After months of anticipation, I caught a screening of Pedro Almodóvar’s latest film The Skin I Live Friday night. Like many of his previous films, The Skin I Live In tackled betrayal, deception, strained familial relations, sexual identity, and death in the twisted fashion that I have come to expect from an Almodóvar film. (For a more straightforward review of The Skin I Live In, read my friend Diana’s post. We took a class on Almodóvar back in the day and saw The Skin I Live In with another friend from our class. Mount Holyoke film studies forever!)
Antonio Banderas, in his sixth collaboration with Almodóvar, Banderas plays Robert, a plastic surgeon who has discovered a type of skin that can withstand any sort of damage. He claims that he made this discovery while using mice as test subjects. In actuality Robert has performed countless experimental procedures on a mysterious patient named Vera (Elena Anaya), who he keeps locked away in his spacious Toledo estate with the help of loyal servant Marilia (Marisa Paredes). Who is this patient? Through a series of flashbacks, the dark and sadistic way Vera ended up Robert’s patient is revealed.

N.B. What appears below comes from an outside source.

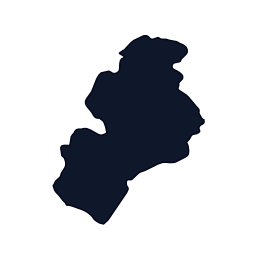 an SVG outline of Kronoberg, rotated 317°
{"feature_id": "SWE-182", "entity_name": "Kronoberg", "entity_type": "County", "adm_level": 1, "iso_a3": "SWE", "parent_name": "Sweden", "parent_adm1": "", "projection": "albers", "projection_center": [14.682, 56.81], "detail": "fine", "context": "isolated", "style": "filled", "palette": "ink", "viewbox_px": 256, "rotation_deg": 317, "n_neighbors": 0, "source": "natural_earth", "source_scale": "10m", "svg_char_len": 2813}
<svg xmlns="http://www.w3.org/2000/svg" viewBox="0 0 256 256"><g transform="rotate(317 128 128)"><path d="M44.7,181.5L42.5,178.1L41.4,174.4L41.2,173.0L41.1,171.9L41.1,170.8L41.3,170.0L41.5,168.7L41.5,166.8L41.0,162.4L40.2,159.7L38.8,156.2L33.8,146.7L32.5,144.6L30.7,142.7L30.5,142.2L31.0,141.0L31.2,140.2L31.2,139.0L31.1,136.8L31.7,130.0L31.6,126.0L31.9,124.0L32.5,122.3L33.5,120.1L33.9,119.4L34.4,119.0L35.7,118.8L38.3,117.7L39.5,117.5L44.7,117.6L45.7,117.3L48.7,115.6L55.1,113.9L56.6,113.1L57.9,112.0L59.4,110.1L60.7,107.4L61.1,105.9L60.8,103.2L65.2,96.7L66.1,96.3L67.5,96.0L69.7,97.4L72.8,100.5L73.7,100.7L74.4,100.5L80.6,95.7L83.1,95.1L85.1,95.0L86.9,94.2L88.3,94.1L89.3,94.2L91.0,95.1L93.0,97.0L95.1,98.2L96.4,99.3L97.4,100.4L97.7,101.0L99.0,103.7L102.0,112.9L102.8,114.2L104.0,115.4L106.4,116.6L108.7,117.0L109.3,116.8L109.5,116.6L109.8,116.4L112.6,111.7L114.3,107.7L114.5,106.2L114.5,105.0L114.1,102.8L114.0,101.5L114.0,101.3L112.8,100.3L112.1,99.5L111.5,98.3L111.3,96.8L111.5,95.3L112.3,91.5L112.8,84.0L113.5,81.4L115.2,79.5L117.3,78.5L126.1,76.7L139.1,70.6L143.0,69.5L146.0,69.5L152.4,73.2L153.2,74.3L153.6,76.0L154.0,77.5L155.2,79.0L156.8,80.0L159.3,80.3L160.6,80.1L162.2,79.1L166.3,75.1L168.5,73.6L170.3,73.1L173.3,73.9L173.8,73.6L173.9,72.6L173.6,71.1L172.6,67.8L173.0,67.4L177.3,68.0L178.2,68.4L188.6,67.7L192.1,68.0L202.4,71.3L204.3,73.0L204.9,74.0L205.1,75.2L205.1,77.2L205.6,79.0L206.7,80.1L211.0,82.0L211.8,82.6L212.0,83.2L212.2,84.0L212.4,84.9L213.0,85.9L216.4,89.3L217.1,90.4L217.8,91.8L222.2,97.8L222.8,99.2L223.1,100.2L223.3,100.9L223.5,101.6L224.9,104.7L225.4,106.5L225.5,108.7L224.7,111.0L222.9,113.0L220.7,113.6L213.7,113.8L212.4,114.6L211.7,114.7L210.9,114.6L206.2,111.8L204.7,111.6L203.6,111.9L202.6,112.5L201.7,113.5L201.2,114.6L201.3,116.1L202.6,119.7L203.2,121.8L203.6,123.8L203.7,125.6L203.5,127.0L202.8,128.0L201.9,128.8L200.9,129.2L197.2,129.4L196.1,129.6L195.2,130.1L194.3,131.3L193.5,131.8L191.6,132.8L191.1,133.7L191.0,135.2L191.7,138.2L192.6,141.7L193.0,143.5L193.2,146.3L192.6,159.1L192.6,161.5L192.3,163.0L191.6,164.0L190.7,164.6L190.0,165.5L189.5,166.9L188.5,171.3L188.5,171.8L188.5,172.4L189.1,173.8L187.6,175.6L186.7,176.0L185.6,176.0L183.4,175.4L181.8,175.4L180.2,176.0L179.4,176.8L179.0,177.7L178.7,178.5L178.3,179.1L177.8,179.4L176.9,179.5L175.6,179.3L173.8,178.6L171.5,177.1L170.4,176.7L169.1,176.7L165.5,177.9L162.1,178.2L161.3,178.4L160.7,178.9L160.5,179.8L160.2,180.8L159.7,182.0L157.0,185.8L154.5,188.1L152.8,188.6L150.9,188.5L139.7,185.3L137.8,184.2L135.0,181.8L132.1,178.6L129.7,176.6L125.4,174.7L111.4,170.5L107.4,168.7L105.1,168.1L96.1,168.2L94.9,167.8L93.1,166.0L92.0,165.5L90.9,165.6L89.6,166.6L88.5,167.8L87.9,168.8L87.5,169.7L87.2,171.4L86.8,172.4L85.4,173.2L83.0,174.2L50.6,181.6L44.7,181.5Z" fill="#0f172a" stroke="#020617" stroke-width="1.5"/></g></svg>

I found several aspects of this film to be fascinating. Antonio Banderas’ performance, which one critic compared to Cary Grant in Alfred Hitchcock’s films, is wonderfully creepy. Almodóvar’s approach to rape, gender identity, and female relationships is once again prevolent in The Skin I Live In. And then there is the loyal yet possessive maternal figure and the use of the Spanish countryside in this film compared to his other films set in cities. All of this works to contributes to what is Almodóvar’s first real horror film of sorts. (I personally cringe any time I see shots of axes, needles, and other tools, even if they are oddly beautiful, thanks to Almodóvar.)

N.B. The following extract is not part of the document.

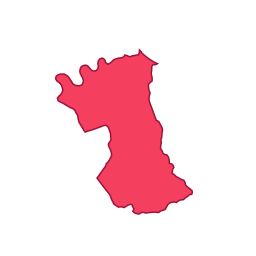 Itajaí, Santa Catarina, Brazil, rotated 299°
{"feature_id": "56859067B36867001106125", "entity_name": "Itajaí", "entity_type": "district", "adm_level": 2, "iso_a3": "BRA", "parent_name": "Brazil", "parent_adm1": "Santa Catarina", "projection": "orthographic", "projection_center": [-48.747, -26.968], "detail": "fine", "context": "isolated", "style": "filled", "palette": "rose", "viewbox_px": 256, "rotation_deg": 299, "n_neighbors": 0, "source": "geoboundaries", "source_scale": "gbopen_adm2", "svg_char_len": 2643}
<svg xmlns="http://www.w3.org/2000/svg" viewBox="0 0 256 256"><g transform="rotate(299 128 128)"><path d="M198.6,122.6L198.4,120.6L198.3,117.9L198.5,114.9L198.7,112.6L199.0,110.1L199.6,106.9L200.1,104.3L201.2,102.4L201.8,100.2L199.4,101.4L197.2,101.7L195.5,99.7L193.4,97.0L191.1,95.0L190.9,92.0L190.1,89.7L188.4,89.9L186.9,88.9L185.6,87.4L184.4,85.7L182.2,83.5L180.2,82.2L176.8,81.3L174.0,79.5L174.4,76.6L176.2,74.9L176.9,72.9L176.3,71.1L174.6,69.8L172.3,69.5L169.8,70.4L167.4,72.2L164.7,73.0L162.2,71.9L160.9,69.8L160.9,67.6L161.9,65.2L162.8,62.6L162.5,60.6L161.0,58.6L159.0,57.5L157.2,57.4L154.5,58.2L152.4,59.9L151.4,61.5L150.1,63.6L148.1,65.8L146.0,66.7L143.5,66.8L141.8,65.5L140.7,63.7L139.8,60.9L140.0,58.2L141.4,55.8L143.1,52.7L144.2,49.9L144.3,46.2L142.2,42.4L140.1,40.8L138.3,40.1L136.1,40.8L134.7,42.8L134.4,45.5L133.9,47.4L133.0,49.3L131.3,51.1L129.4,52.6L127.6,53.1L125.8,53.1L123.9,52.7L122.2,52.1L119.9,51.8L117.9,53.8L118.0,56.6L118.1,59.2L118.0,62.8L117.9,67.5L118.2,70.7L117.7,73.0L116.2,74.9L114.7,77.8L112.6,79.4L110.6,81.1L108.9,82.9L107.5,85.5L106.2,87.9L104.4,90.7L103.7,92.6L105.8,94.3L107.8,96.4L109.9,98.3L111.9,100.1L114.1,102.0L116.0,103.7L117.9,105.2L119.8,107.4L119.1,110.3L117.5,112.3L115.7,114.3L114.1,115.9L112.1,116.8L110.3,118.6L107.2,118.9L105.2,118.4L103.2,119.4L101.9,121.1L100.4,123.2L97.9,125.8L95.1,127.3L93.0,127.1L90.9,127.2L88.6,127.0L86.1,126.3L84.4,126.9L69.1,125.2L65.0,134.5L64.1,136.5L60.7,144.7L59.1,146.5L57.5,148.3L56.2,150.3L54.7,152.5L54.3,155.4L54.2,158.1L56.0,160.5L56.4,163.0L58.1,164.1L60.5,165.4L62.2,166.8L62.9,168.6L61.5,170.3L60.1,172.4L57.5,172.6L56.9,175.3L57.4,177.4L58.1,179.4L60.7,180.8L61.9,182.8L62.2,184.7L63.5,186.5L65.5,189.2L67.1,191.6L68.0,193.7L69.0,195.8L71.2,196.8L72.9,198.3L74.6,200.0L77.5,200.0L80.5,200.0L82.2,200.5L84.1,202.2L85.9,204.4L86.3,206.5L88.7,207.4L90.7,209.0L92.2,211.2L95.1,212.2L97.1,213.3L99.6,214.2L100.8,215.9L102.8,215.5L104.3,214.4L104.7,212.0L105.2,208.8L106.1,205.9L107.8,204.6L109.3,202.3L108.9,199.0L108.9,197.0L108.9,193.7L109.6,191.0L109.9,188.3L111.7,187.7L113.7,187.1L115.8,187.2L117.2,185.6L117.8,183.7L117.1,181.4L119.7,179.7L122.0,177.7L123.3,175.0L122.6,172.7L122.9,170.6L124.4,169.3L125.2,167.5L126.4,166.0L128.5,165.2L131.0,164.4L133.5,162.6L136.3,162.0L140.0,160.2L143.0,159.2L144.6,157.8L145.7,156.3L147.3,153.7L148.6,151.7L148.4,149.1L159.9,135.7L162.3,133.1L165.5,131.3L167.2,130.9L169.3,130.4L171.2,128.0L174.1,125.9L176.1,124.7L178.2,125.2L180.7,126.3L183.3,125.0L185.5,123.1L187.1,121.7L189.1,121.1L191.7,119.8L193.5,118.9L195.6,119.2L196.7,121.4L198.6,122.6Z" fill="#f43f5e" stroke="#9f1239" stroke-width="1.5"/></g></svg>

A scene of personal interest is when Robert and his daughter Norma attend a wedding. Within this scene there are two songs performed by Spanish singer Concha Buika and I was immediately struck by her presence.
Buika’s appearance in The Skin I Live In is unsurprising. Almodóvar often features in his films something – a song, a performer, a commercial – that is apart of greater Spanish culture. These insertions are sometimes commentaries on politics or just artists Almodóvar admires. Such is the case with Buika.
Almodóvar has written this about the singer:
Buika belongs to a lineage of artists that is found very rarely. Her voice has an unusual color and a very wide tessitura, gifted for the most intimate caress and for the deafening shriek. Buika only knows how to sing ‘with her heart ripped apart.’ So young, she makes me tremble because she gives the impression that each performance is the definitive one, the last one.
Buika performs two songs in The Skin I Live In:
“Por El Amor de Amar”
“Se Me Hizo Facil”
Interesting enough, “Se Me Hizo Facil” (“It Was Easy For Me”) is a song associated with Mexican singer Chavela Vargas, who is considered the Billie Holiday of Mexico. Vargas, who is now 91, dressed like a man and addressed her lyrics to women during the height of her career in the 1950s and 1960s. Frida Kahlo was one of her lovers.

Vargas has appeared in several of Almodovar’s films, including Kika (1993), The Flower of My Secret (1995), and Live Flesh (1997). In 2003, she made her debut at Carnegie Hall, thanks to Almodóvar. This all relates back to Concha Buika, who recorded renditions of Vargas’ ranchero songs for her 2009 album “El Último Trago”. It was Almodóvar who urged Buika to record the album.
Buika’s performance in The Skin I Live In adds yet another layer to this film that already has seemingly endless layers. Moving past themes, plots, and characters, it connects The Skin I Live In to earlier Almodóvar’s films in an unexpected way. This is something that only happens with the best directors.